In the restaurant industry, blind wine tastings are de rigueur, says Scott Yanni, operating partner of Fleming's in Scottsdale. Wine purveyors visit Yanni several times a week, never telling him what he's drinking or what it costs until after he's sampled it.
"They don't like you to know what it is, since it affects the palate," he says.
Fleming's Prime Steakhouse and Wine Bar passes that experience on to customers this week as it hosts the High-Low Wine dinner. The five-course dinner features three courses paired with two different wines - one about half the cost of its counterpart.
"There's a lot of great $12 bottles of wine out there - it's not always that you get what you pay for," Yanni said.

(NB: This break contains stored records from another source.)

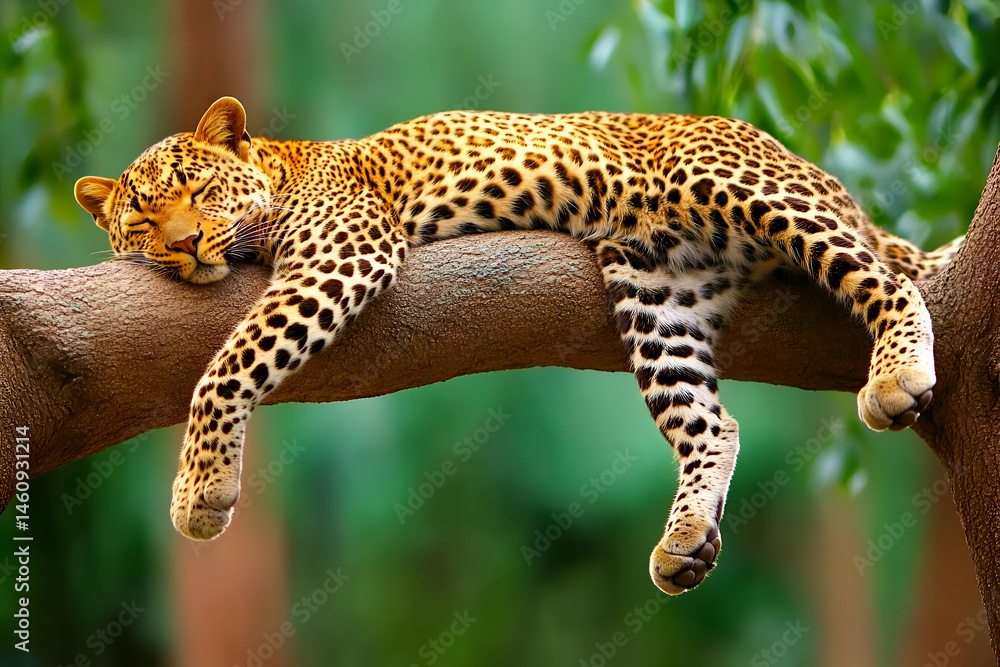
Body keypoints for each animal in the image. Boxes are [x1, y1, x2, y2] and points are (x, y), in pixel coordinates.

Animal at [75, 97, 962, 595]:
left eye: (197, 188)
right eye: (142, 218)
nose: (183, 245)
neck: (283, 165)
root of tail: (808, 165)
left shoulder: (348, 250)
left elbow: (227, 365)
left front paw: (201, 489)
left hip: (736, 185)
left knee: (888, 278)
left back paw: (897, 372)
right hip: (653, 287)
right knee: (713, 422)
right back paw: (683, 539)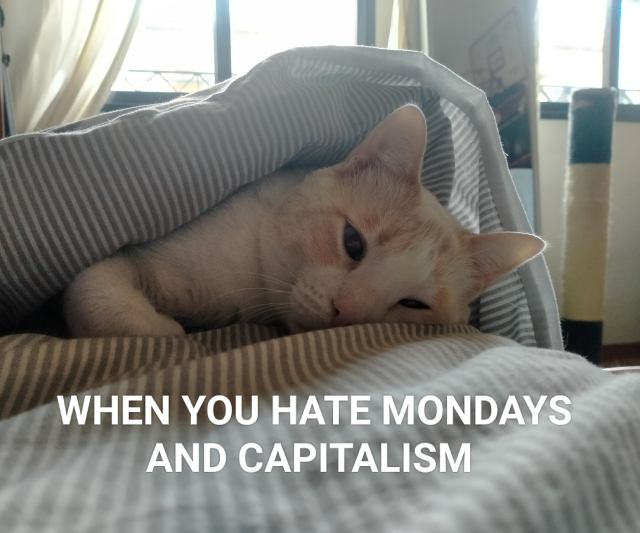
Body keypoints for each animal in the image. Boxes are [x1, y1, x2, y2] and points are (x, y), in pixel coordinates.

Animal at [63, 104, 544, 336]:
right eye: (353, 243)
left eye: (413, 305)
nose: (345, 315)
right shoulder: (133, 258)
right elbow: (96, 293)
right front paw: (165, 330)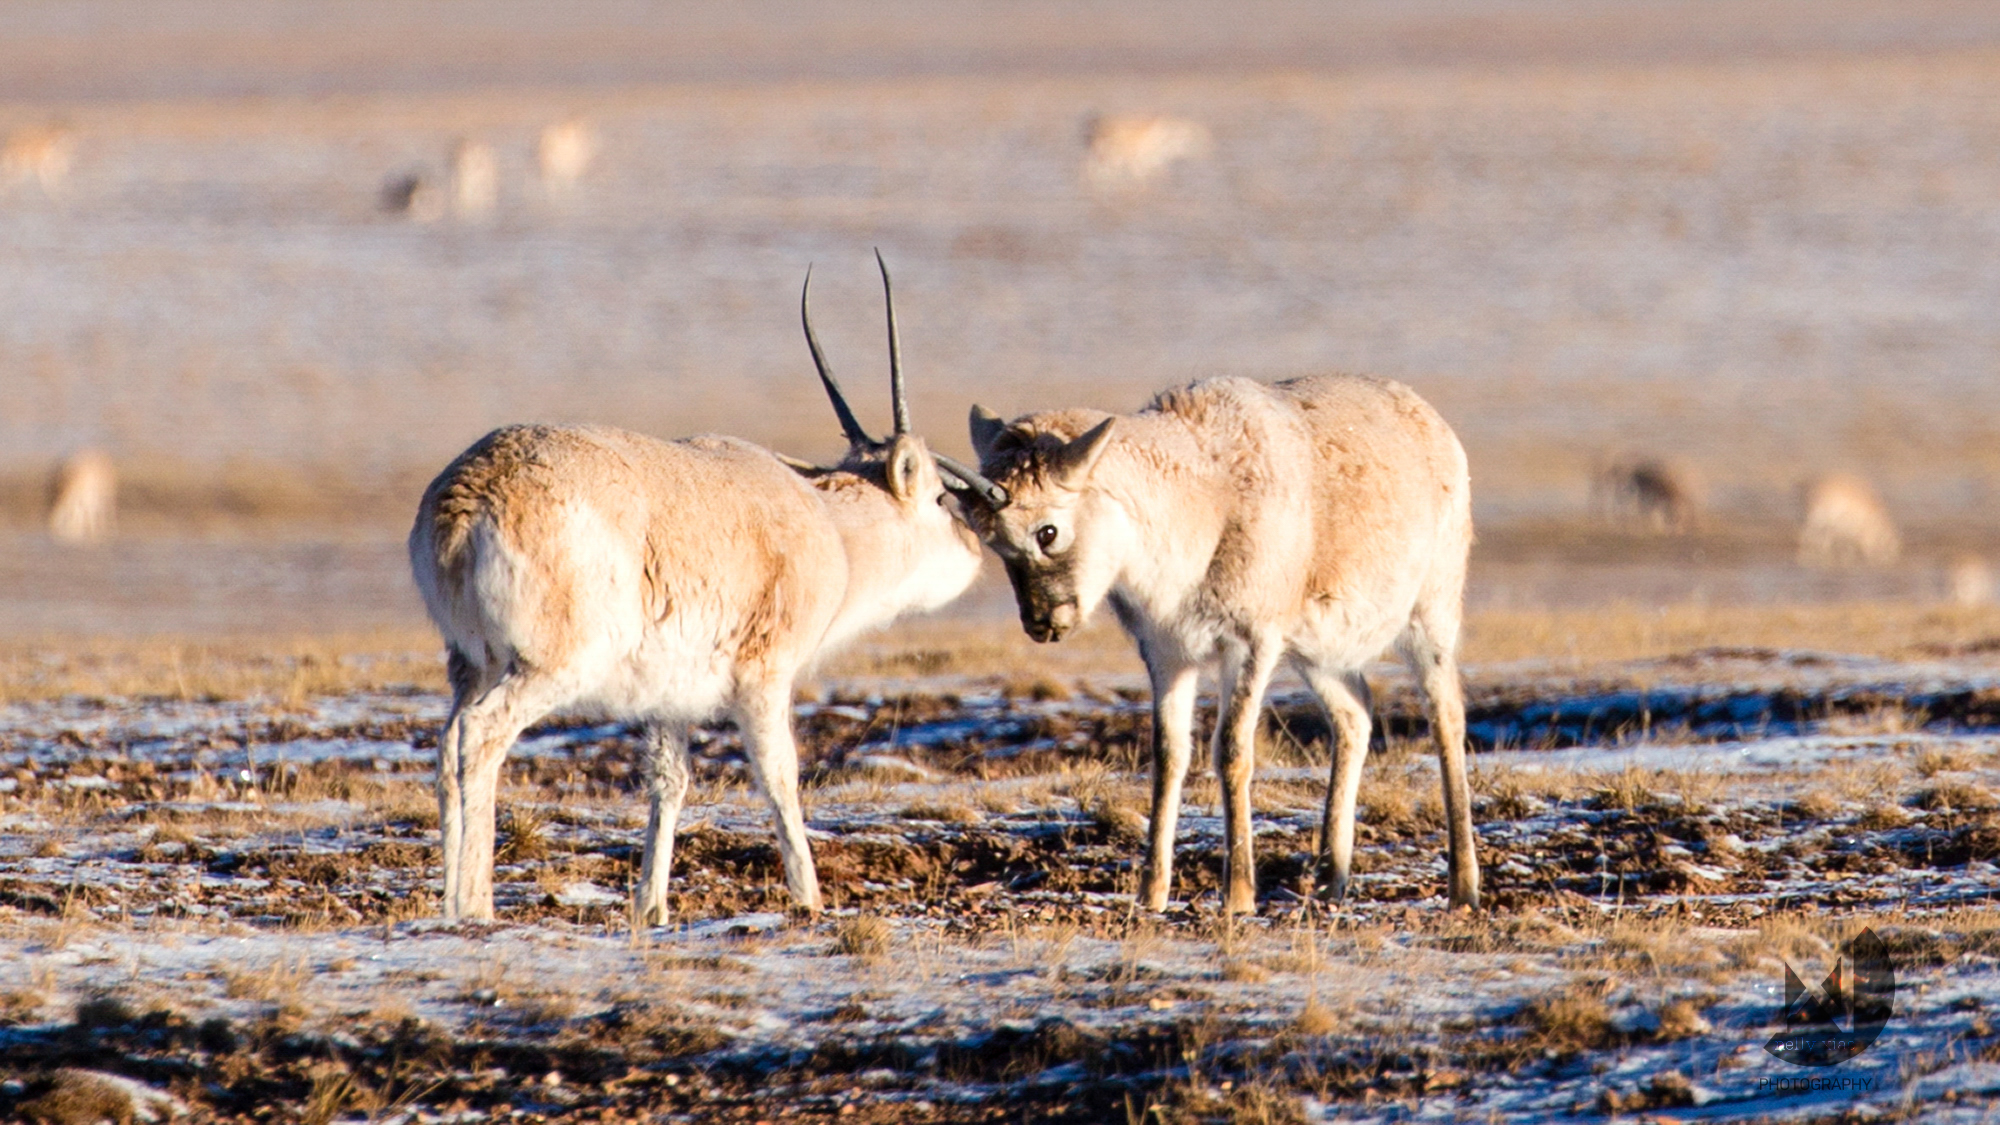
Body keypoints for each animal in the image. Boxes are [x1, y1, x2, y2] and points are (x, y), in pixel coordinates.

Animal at [410, 256, 1000, 920]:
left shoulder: (668, 699)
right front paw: (810, 898)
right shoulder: (764, 678)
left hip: (471, 664)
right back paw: (474, 905)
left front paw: (651, 908)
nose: (977, 547)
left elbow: (670, 781)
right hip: (549, 667)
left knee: (446, 747)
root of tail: (467, 496)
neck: (829, 524)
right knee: (480, 736)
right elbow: (779, 776)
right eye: (940, 496)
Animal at [960, 376, 1480, 912]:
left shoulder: (1251, 647)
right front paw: (1151, 894)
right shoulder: (1167, 655)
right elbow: (1169, 754)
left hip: (1428, 623)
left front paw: (1239, 894)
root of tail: (1426, 417)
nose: (1043, 623)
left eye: (1047, 531)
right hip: (1317, 658)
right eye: (993, 542)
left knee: (1446, 719)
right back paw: (1330, 879)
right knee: (1355, 714)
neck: (1206, 498)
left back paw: (1463, 887)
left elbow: (1231, 751)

Not that any of the wines Fleming's includes in the dinner go for $12 a bottle. The least expensive bottle they're pairing with their meal is about $40, still one-third the price of the most expensive served during the course of the evening.
Tamara Bowen, the restaurant's wine manager, says she expects the High-Low Dinner to stand out among the six to 10 tastings the restaurant will host this year. Fleming's tastings have a loyal following, she says, so many of the customers who come to this dinner have had lessons in wine. Even as a professional, she finds herself guessing wrong from time to time.
"Everyone feels fooled at some point," she says. "But I think that people will find that maybe they know more than they think they know."